**EXERCISE REQUIREMENTS**
Of the material below, the lines to be retyped are those from the line containing "m dV/dt = -eE - Vm/\tau_m" through the line containing "avec mu le potential chimique", inclusive; reproduce them exactly.

**GIVEN ENTRIES**
[Start of section]

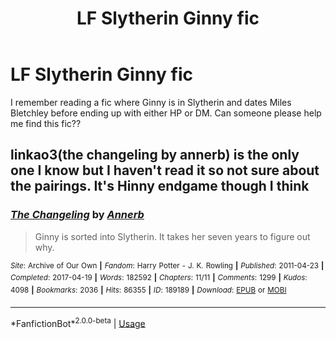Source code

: #+TITLE: LF Slytherin Ginny fic

* LF Slytherin Ginny fic
:PROPERTIES:
:Author: j_colette
:Score: 2
:DateUnix: 1595942869.0
:DateShort: 2020-Jul-28
:FlairText: What's That Fic?
:END:
I remember reading a fic where Ginny is in Slytherin and dates Miles Bletchley before ending up with either HP or DM. Can someone please help me find this fic??


** linkao3(the changeling by annerb) is the only one I know but I haven't read it so not sure about the pairings. It's Hinny endgame though I think
:PROPERTIES:
:Author: solidariteten
:Score: 1
:DateUnix: 1595959819.0
:DateShort: 2020-Jul-28
:END:

*** [[https://archiveofourown.org/works/189189][*/The Changeling/*]] by [[https://www.archiveofourown.org/users/Annerb/pseuds/Annerb][/Annerb/]]

#+begin_quote
  Ginny is sorted into Slytherin. It takes her seven years to figure out why.
#+end_quote

^{/Site/:} ^{Archive} ^{of} ^{Our} ^{Own} ^{*|*} ^{/Fandom/:} ^{Harry} ^{Potter} ^{-} ^{J.} ^{K.} ^{Rowling} ^{*|*} ^{/Published/:} ^{2011-04-23} ^{*|*} ^{/Completed/:} ^{2017-04-19} ^{*|*} ^{/Words/:} ^{182592} ^{*|*} ^{/Chapters/:} ^{11/11} ^{*|*} ^{/Comments/:} ^{1299} ^{*|*} ^{/Kudos/:} ^{4098} ^{*|*} ^{/Bookmarks/:} ^{2036} ^{*|*} ^{/Hits/:} ^{86355} ^{*|*} ^{/ID/:} ^{189189} ^{*|*} ^{/Download/:} ^{[[https://archiveofourown.org/downloads/189189/The%20Changeling.epub?updated_at=1594416856][EPUB]]} ^{or} ^{[[https://archiveofourown.org/downloads/189189/The%20Changeling.mobi?updated_at=1594416856][MOBI]]}

--------------

*FanfictionBot*^{2.0.0-beta} | [[https://github.com/tusing/reddit-ffn-bot/wiki/Usage][Usage]]
:PROPERTIES:
:Author: FanfictionBot
:Score: 1
:DateUnix: 1595959841.0
:DateShort: 2020-Jul-28
:END:
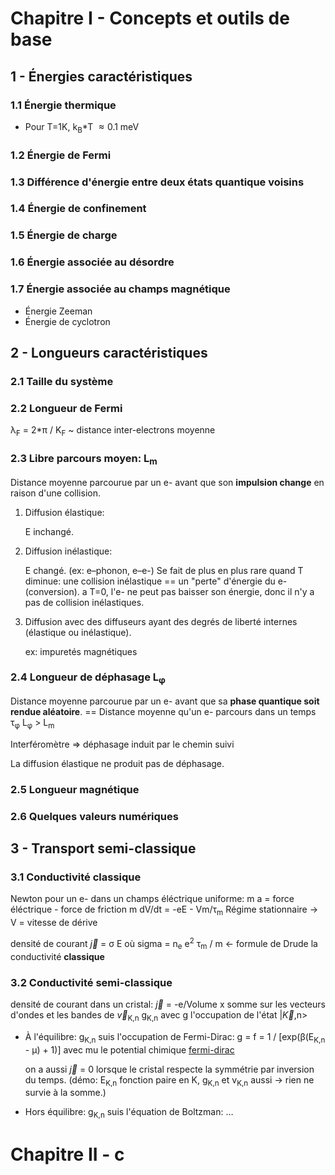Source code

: * Chapitre I - Concepts et outils de base

** 1 - Énergies caractéristiques

*** 1.1 Énergie thermique
- Pour T=1K, k_B*T \approx 0.1 meV

*** 1.2 Énergie de Fermi

*** 1.3 Différence d'énergie entre deux états quantique voisins

*** 1.4 Énergie de confinement

*** 1.5 Énergie de charge

*** 1.6 Énergie associée au désordre

*** 1.7 Énergie associée au champs magnétique
- Énergie Zeeman
- Énergie de cyclotron

** 2 - Longueurs caractéristiques

*** 2.1 Taille du système

*** 2.2 Longueur de Fermi
\lambda_F = 2*\pi / K_F  ~  distance inter-electrons moyenne

*** 2.3 Libre parcours moyen: L_m
Distance moyenne parcourue par un e- avant que son *impulsion change* en raison d'une collision.

**** Diffusion élastique:
E inchangé.

**** Diffusion inélastique:
E changé. (ex: e--phonon, e--e-)
Se fait de plus en plus rare quand T diminue:
     une collision inélastique == un "perte" d'énergie du e- (conversion).
     a T=0, l'e- ne peut pas baisser son énergie, donc il n'y a pas de collision inélastiques.

**** Diffusion avec des diffuseurs ayant des degrés de liberté internes (élastique ou inélastique).
ex: impuretés magnétiques 


*** 2.4 Longueur de déphasage L_{\phi}
Distance moyenne parcourue par un e- avant que sa *phase quantique soit rendue aléatoire*.
== Distance moyenne qu'un e- parcours dans un temps \tau_{\phi}
L_{\phi} > L_m

Interféromètre => déphasage induit par le chemin suivi

La diffusion élastique ne produit pas de déphasage.


*** 2.5 Longueur magnétique


*** 2.6 Quelques valeurs numériques

** 3 - Transport semi-classique

*** 3.1 Conductivité classique
Newton pour un e- dans un champs éléctrique uniforme:
m a = force éléctrique - force de friction
m dV/dt = -eE - Vm/\tau_m
Régime stationnaire -> V = vitesse de dérive 

densité de courant \vec{j} = \sigma E
    où sigma = n_e e^2 \tau_m / m  <- formule de Drude
      la conductivité *classique*

*** 3.2 Conductivité semi-classique

densité de courant dans un cristal:
  \vec{j} = -e/Volume x somme sur les vecteurs d'ondes et les bandes
    de \vec{v}_{K,n} g_{K,n}
  avec g l'occupation de l'état |\vec{K},n>

- À l'équilibre: g_{K,n} suis l'occupation de Fermi-Dirac:
    g = f = 1 / [exp(\beta(E_{K,n} - \mu) + 1)]
    avec mu le potential chimique
  [[https://www.desmos.com/calculator/mrkwlptxoe][fermi-dirac]]

  on a aussi \vec{j} = 0 lorsque le cristal respecte la symmétrie par inversion
      du temps. (démo: E_{K,n} fonction paire en K, g_{K,n} et v_{K,n} aussi 
                  -> rien ne survie à la somme.)

- Hors équilibre: g_{K,n} suis l'équation de Boltzman:
  ...


* Chapitre II - c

[End of section]

**FINISHED EXERCISE**
m dV/dt = -eE - Vm/\tau_m
Régime stationnaire -> V = vitesse de dérive 

densité de courant \vec{j} = \sigma E
    où sigma = n_e e^2 \tau_m / m  <- formule de Drude
      la conductivité *classique*

*** 3.2 Conductivité semi-classique

densité de courant dans un cristal:
  \vec{j} = -e/Volume x somme sur les vecteurs d'ondes et les bandes
    de \vec{v}_{K,n} g_{K,n}
  avec g l'occupation de l'état |\vec{K},n>

- À l'équilibre: g_{K,n} suis l'occupation de Fermi-Dirac:
    g = f = 1 / [exp(\beta(E_{K,n} - \mu) + 1)]
    avec mu le potential chimique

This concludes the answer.